### Selection

--- Start ---

Investors should broaden out their UK equity exposure from the popular funds that are the mainstay of many portfolios and look to complement them with those that can add a differentiated approach and new stock ideas, according to JP Morgan Asset Management’s Jonathan Ingram.

Investor herding (or the tendency for a small group of funds to attract the lion’s share of inflows) is not a new trend in the asset management world but Ingram – who co-manages the JPM UK Dynamic fund – argues that this behaviour can ultimately prove damaging to the end investor.

If we look at the IA UK All Companies sector, for example, close to two-fifths of its £157.3bn total assets are managed by the peer group’s 10 largest funds. Half of these are trackers and the other five are generally run by well respected managers.

 

Source: FE Analytics, as the end of March 2016

However, Ingram explains that large funds (with their growing assets) bring a number of issues that should make investors think twice before committing all their UK allocation to them.

Not least of these is the fact that larger funds find it hard to establish a meaningful position in smaller companies, which have the potential for higher growth rates albeit with more risk, as they would own too much of the business. If small companies were behind some of the fund’s earlier track record, there could be question marks over whether they can repeat this performance.

“Ultimately, if everybody goes into the same fund then it will become too big and large funds make it structurally harder for the manager to outperform smaller funds,” Ingram said.

Furthermore, most of the largest funds in the IA UK All Companies sector have a relatively fixed approach to investing. In the case of trackers, they simply mirror the index while the active funds often stick to one style of investing, such as focusing on income stocks or looking for value opportunities.

--- End ---

Dataset records:
--- Start ---

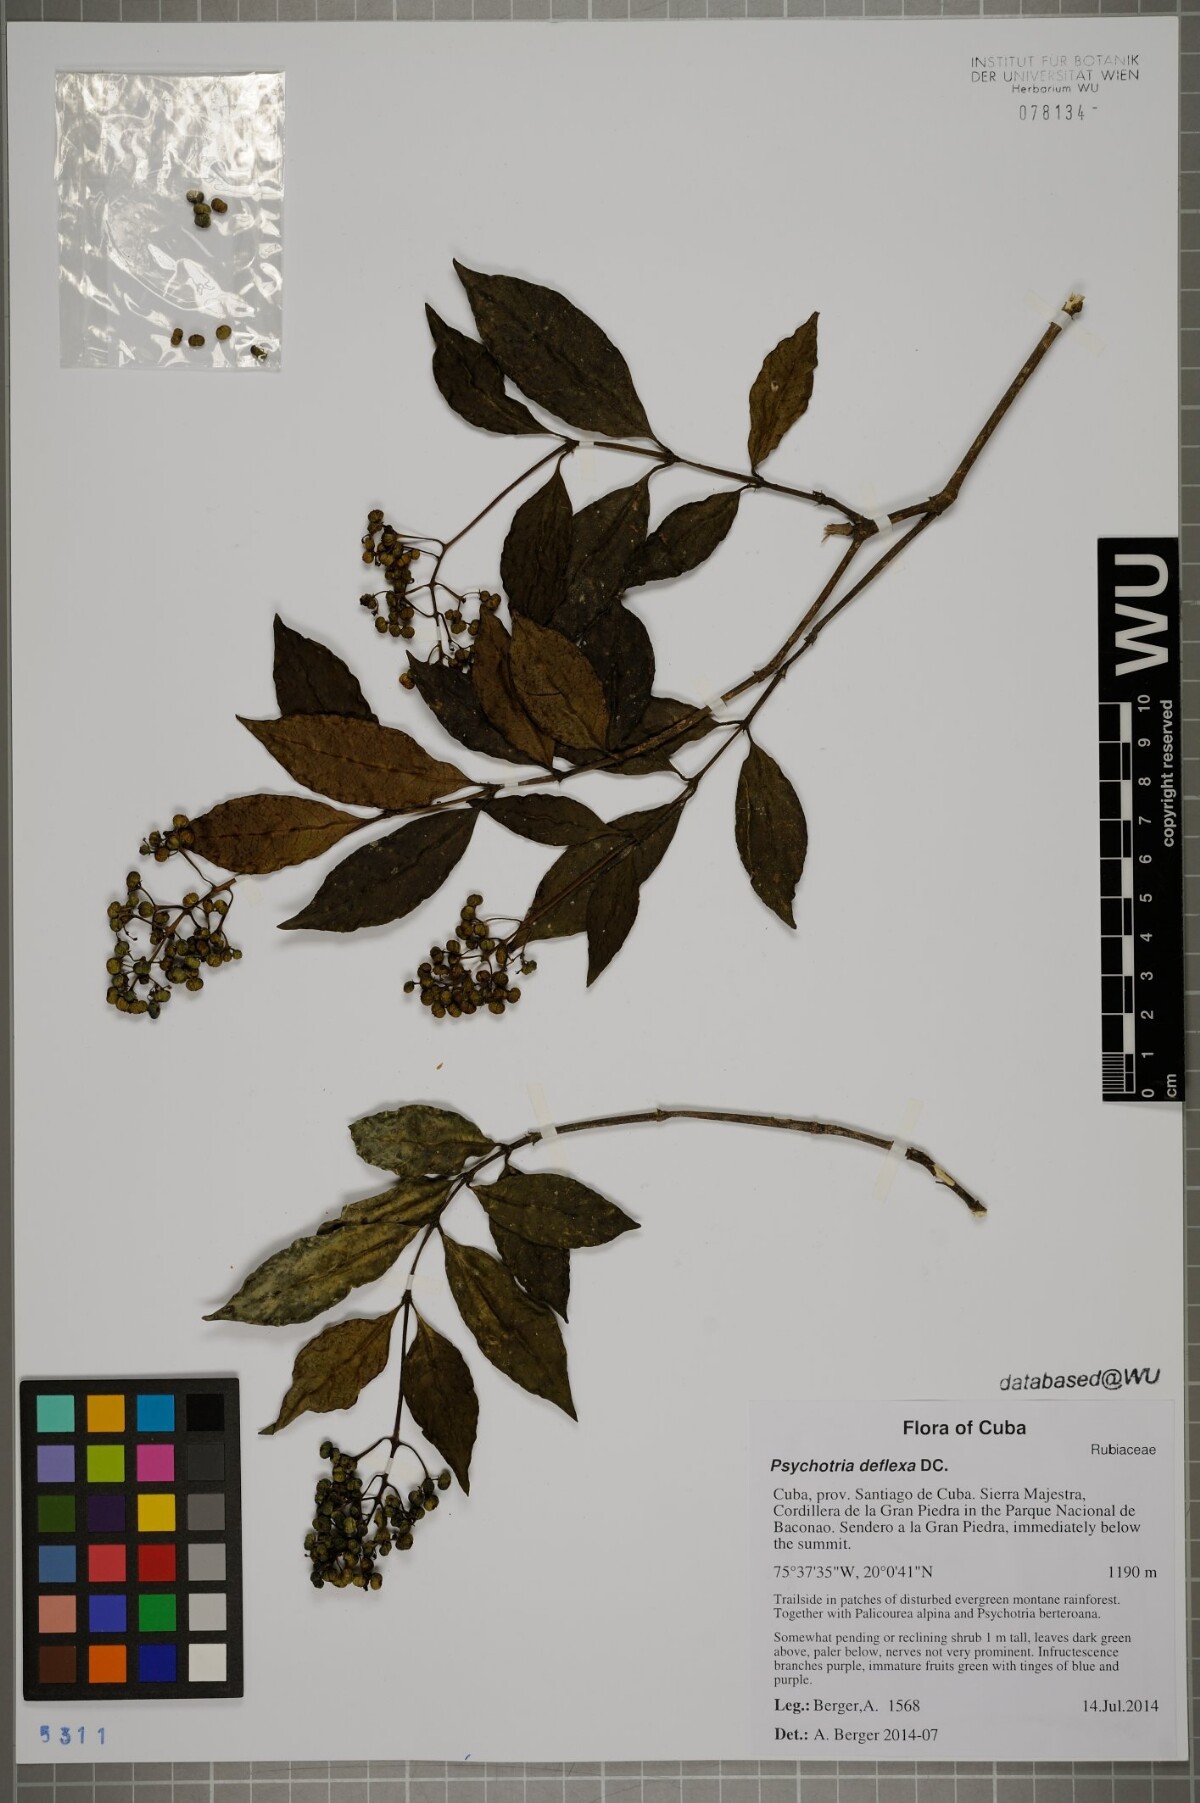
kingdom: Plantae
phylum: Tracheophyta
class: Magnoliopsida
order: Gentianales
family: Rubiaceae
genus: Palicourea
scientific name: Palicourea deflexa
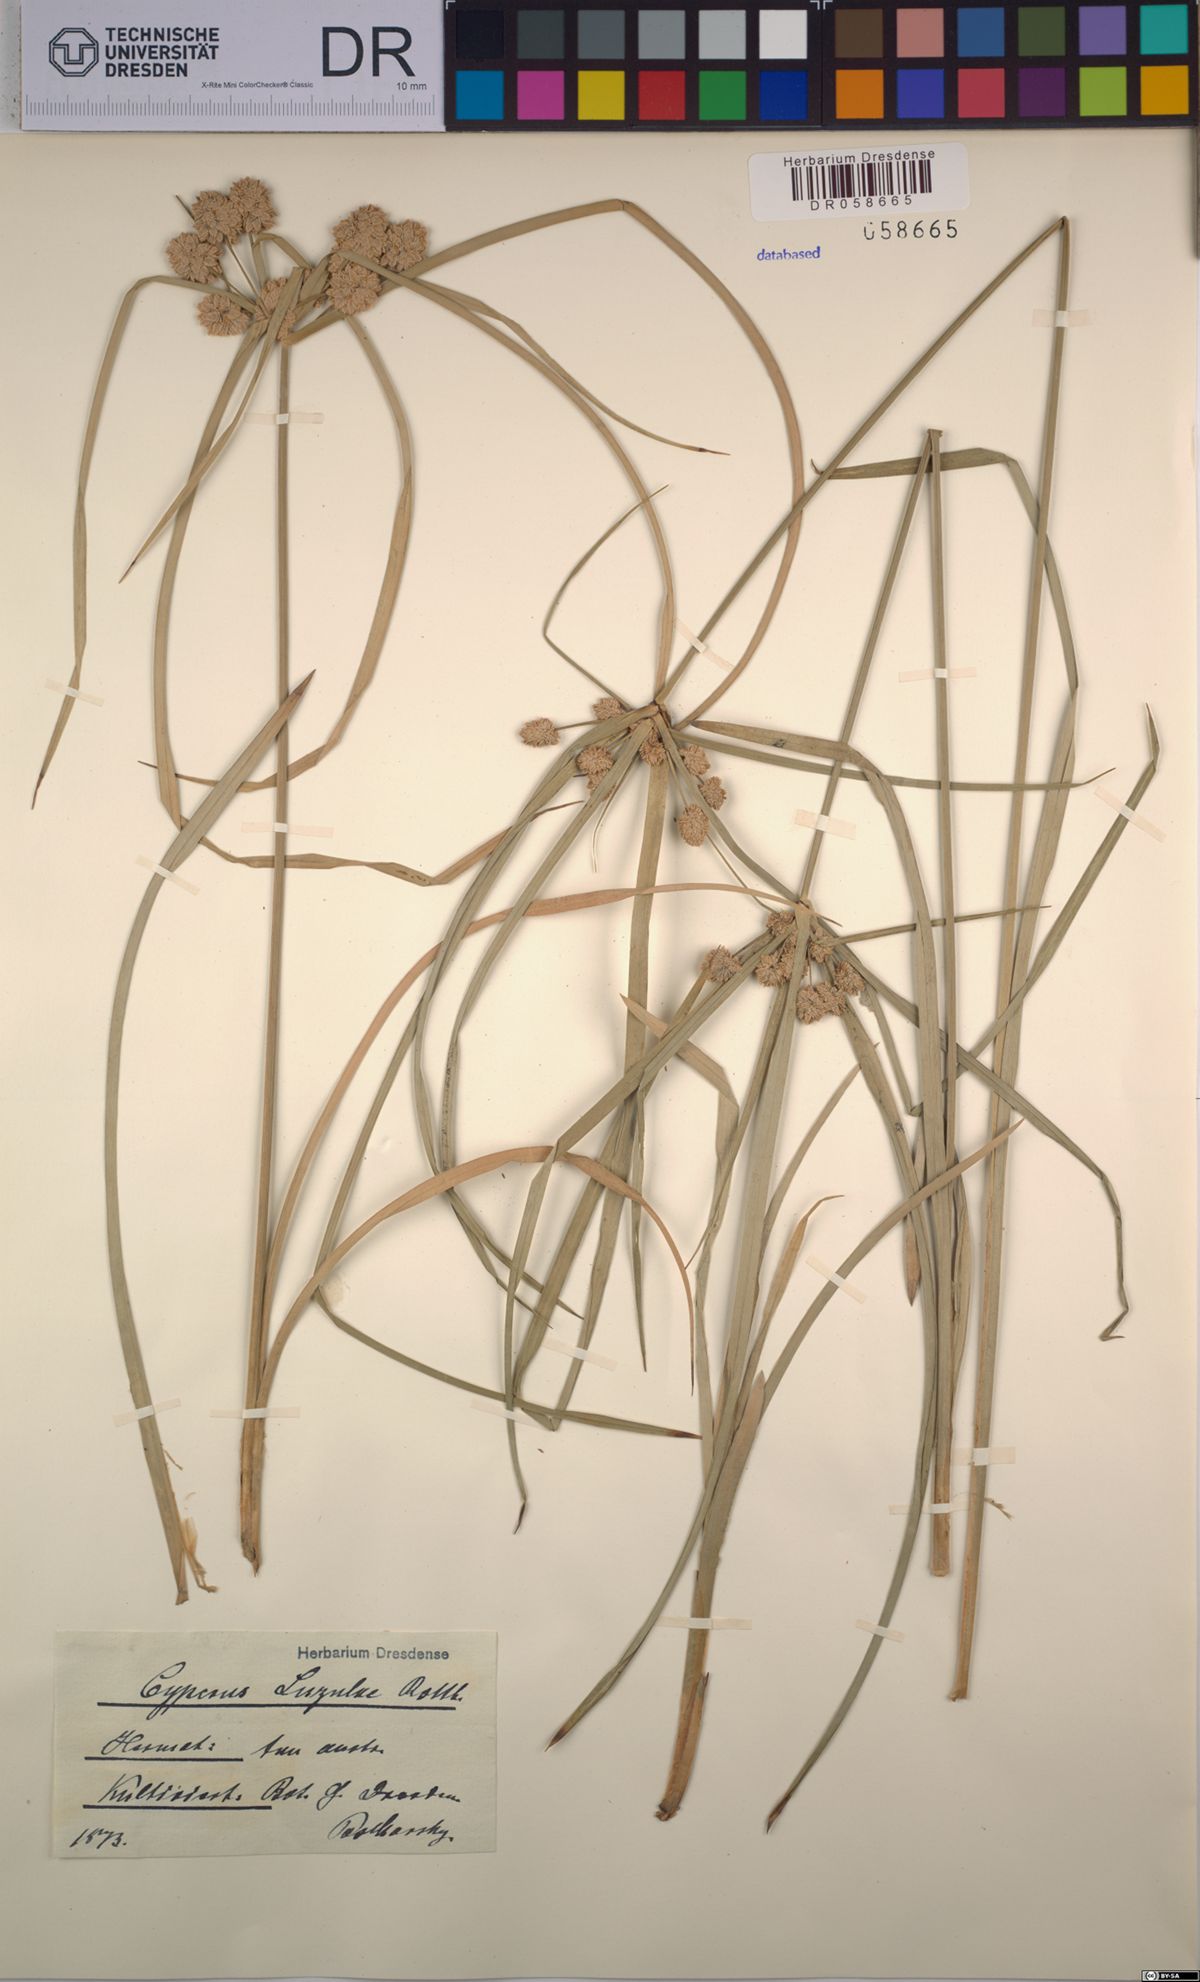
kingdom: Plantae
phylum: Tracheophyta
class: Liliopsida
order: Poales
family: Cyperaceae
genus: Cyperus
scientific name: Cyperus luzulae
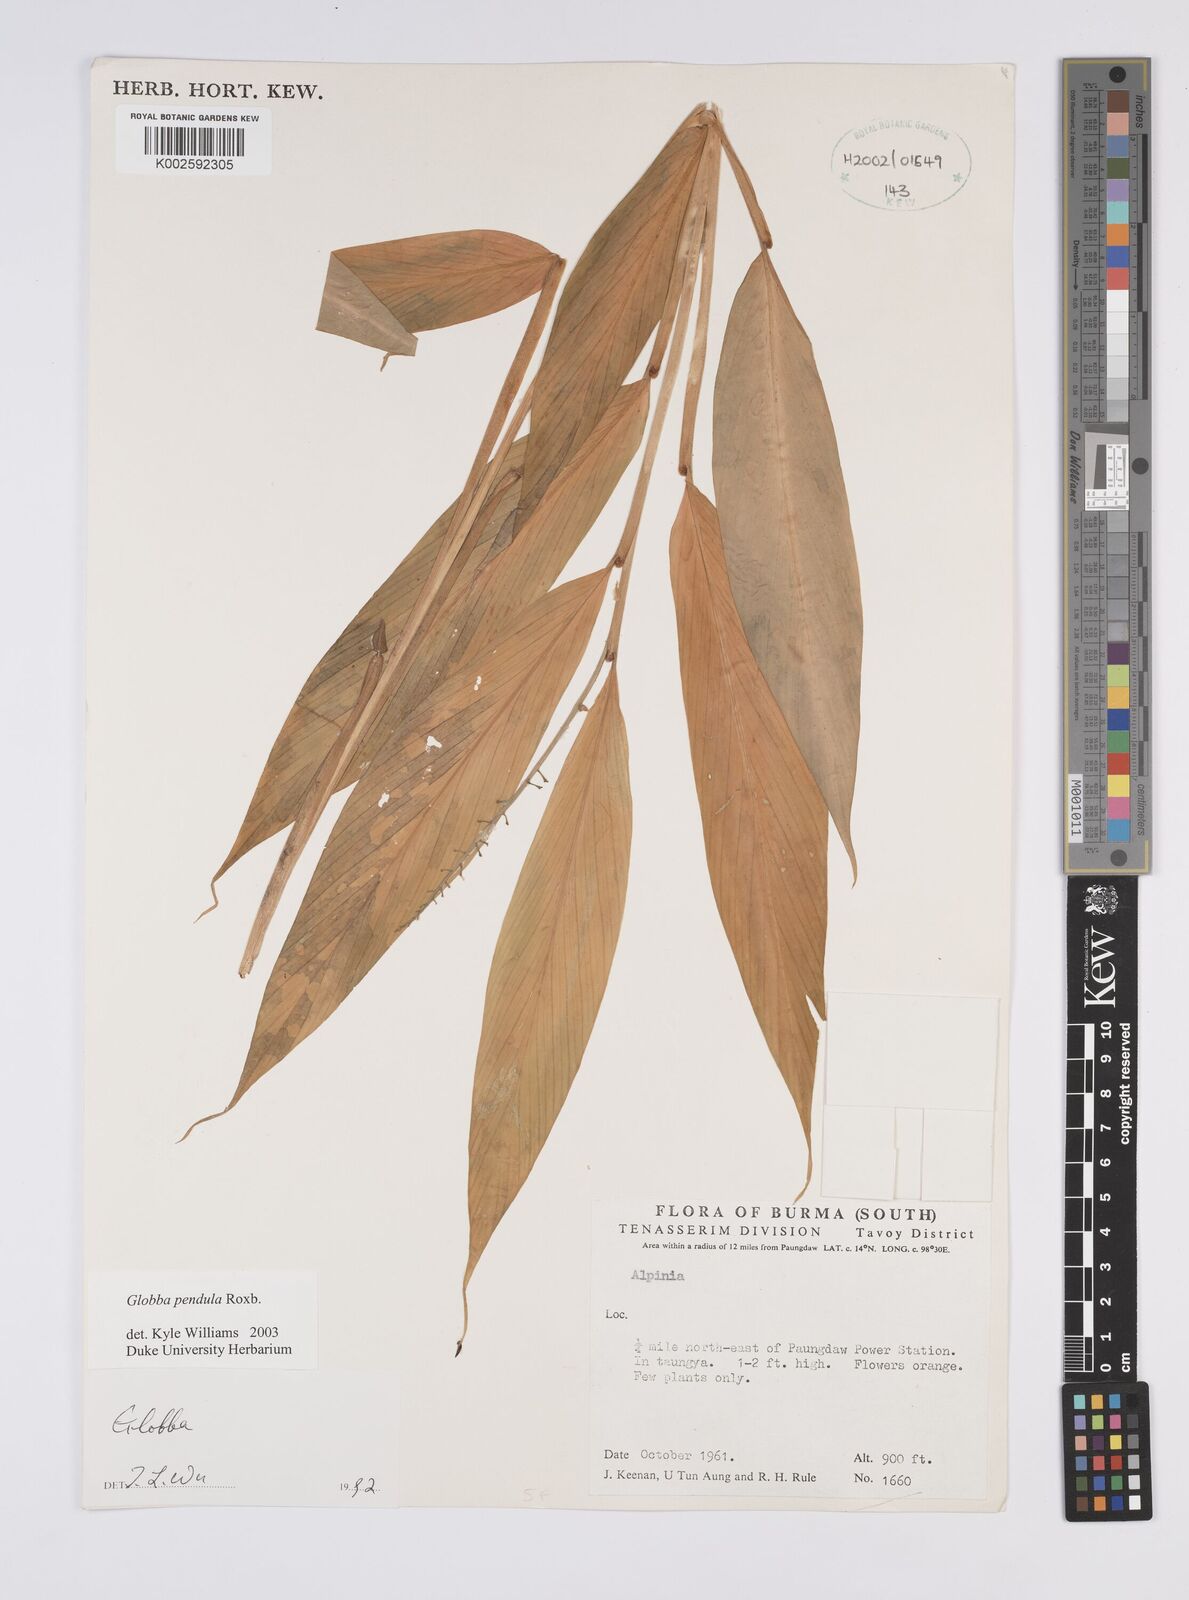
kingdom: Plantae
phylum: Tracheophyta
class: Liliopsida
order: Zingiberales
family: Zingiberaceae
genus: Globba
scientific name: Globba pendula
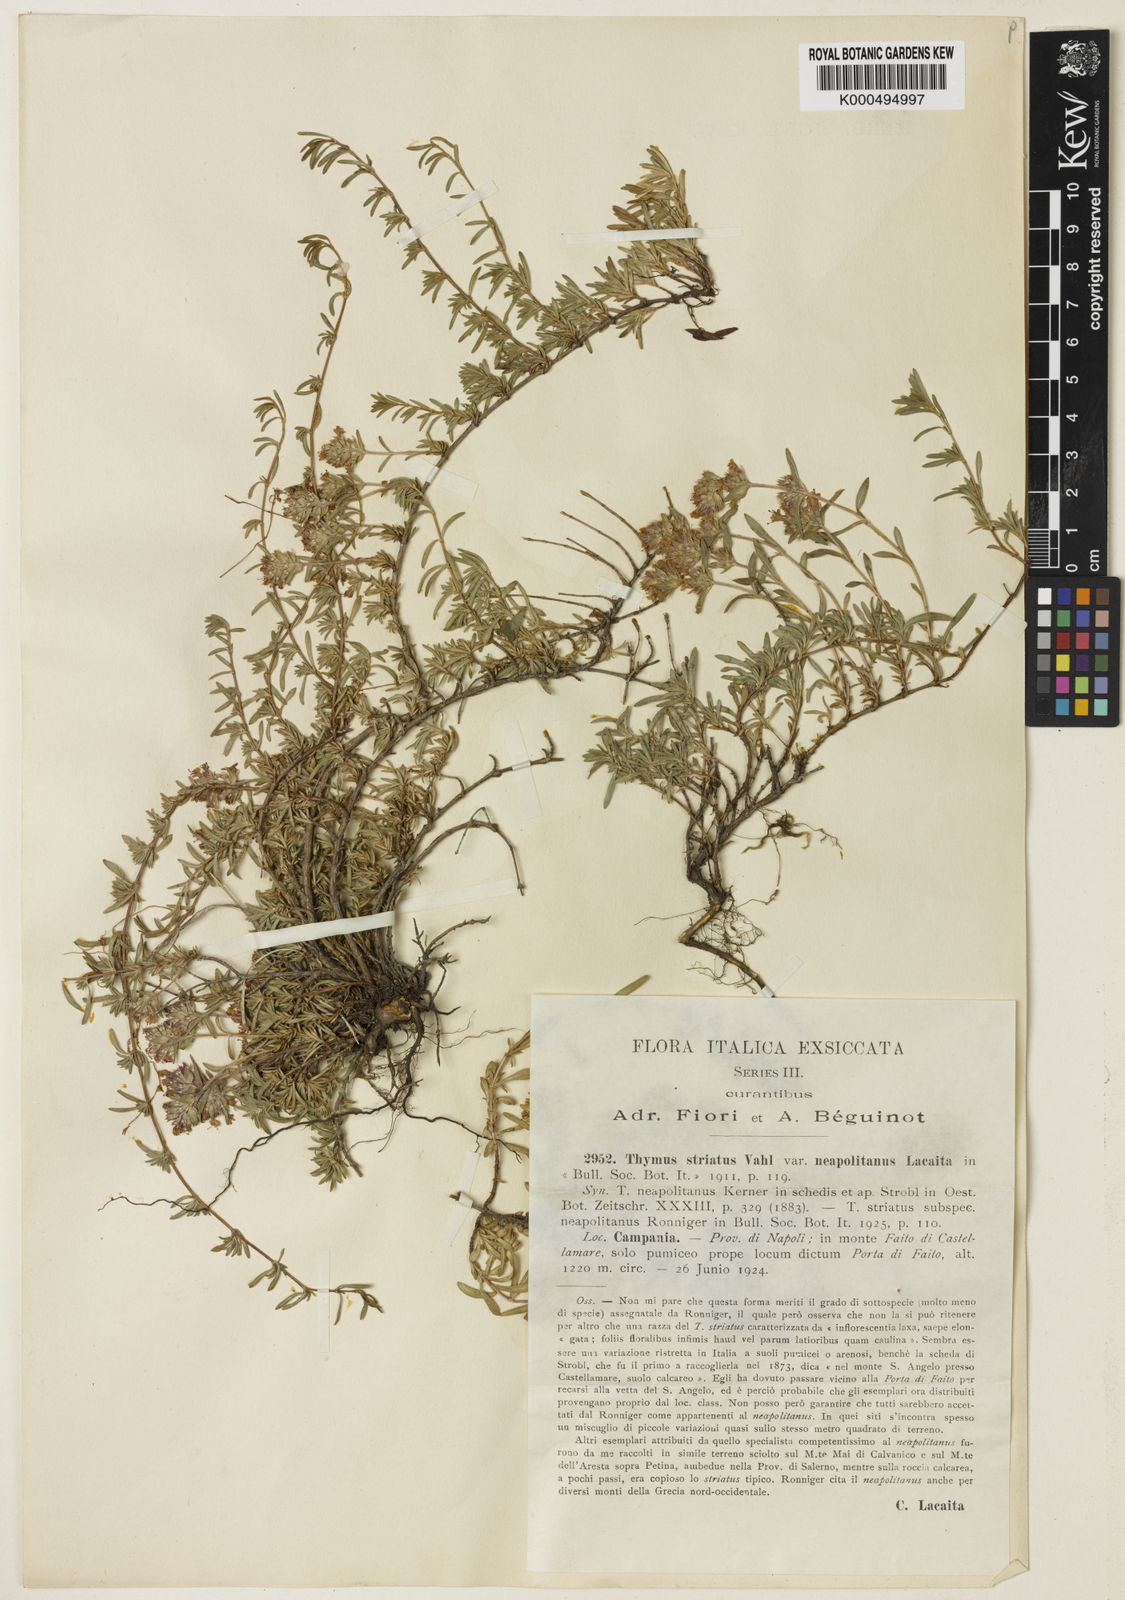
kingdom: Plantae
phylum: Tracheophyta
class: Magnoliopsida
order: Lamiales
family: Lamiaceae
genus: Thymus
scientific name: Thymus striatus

--- End ---

### Requirement 1
Answer these questions on the article about UK equity funds:
(a) Which fund does Jonathan Ingram co-manage?
(b) Roughly what share of the IA UK All Companies sector's total assets is managed by its 10 largest funds?
(c) How many of those 10 largest funds are trackers?
### Requirement 2
Pick up the article on UK equity funds after its last sentence and continue it.

### Written response 1
(a) The JPM UK Dynamic fund.
(b) Close to two-fifths of its £157.3bn total assets.
(c) Half of them, that is, five.

### Written response 2
Given this, Ingram argues that it can be beneficial for investors to add smaller, more nimble funds to their portfolio – especially if they have a differentiated investment style that brings something new to the table.

Ingram’s £164.5m JPM UK Dynamic fund, which he co-manages with John Baker and Blake Crawford, holds five FE Crowns for superior performance in terms of stockpicking, consistency and risk control over recent years.


 

As the graph below shows, it has achieved a second-decile total return of 249.95 per cent between its launch in 2000 and the end of March 2016, outperforming its average peer and its FTSE All Share benchmark by a significant margin in the process.

The manager explains that these returns have come about on the back of a unique process that focuses on three criteria of value, quality and momentum. Due to its unconstrained approach, the fund offers multi-cap exposure (it has more than 30 per cent of its assets in mid-caps and 8 per cent in small-caps) and exposure to the JPM behavioural finance team’s best ideas.

Performance of fund versus sector and index since launch

 

Source: FE Analytics. Total return in sterling, with income reinvested, between 18 Oct 2000 and 31 Mar 2016

The team, which comprises 49 members, uses quantitative screens to narrow down potential holdings. A value screen identifies stocks with attractive valuations on traditional measures such as the price/earnings ratio, a quality screen looks for profitable businesses with sustainable earnings and disciplined management teams and a momentum screen seeks positive momentum in earnings and share prices.

Through this process, the team aims to remove emotion from investing and assess companies through an objective and repeatable process, rather than one that could be influenced by subjective factors such as how polished company management is.

“We've looked at what we think drives share price returns then really focused in a disciplined fashion all our fund managers and analysts on these factors. We've built an investment process around understanding behaviour and have a framework that allows us to make good, rational decisions,” Ingram said.

“Our job as fund managers is to outperform the index so if you distil that right down we’re looking to predict which share prices are going up and which are going down. It's not to take a judgement call on how 'good' one company might be versus another.”

“Great companies aren't necessarily great performing share prices and vice versa. We therefore analyse the behaviour of people who have the potential to make share prices move in one of three ways.

The first, he explains, is because company management does or says something – such as raising earning expectations, making a good acquisition or cutting their dividend – that prompts a reaction from investors.

“A management action will cause the share price to move, one way or the other, so we have to understand company management and their behaviour,” he said.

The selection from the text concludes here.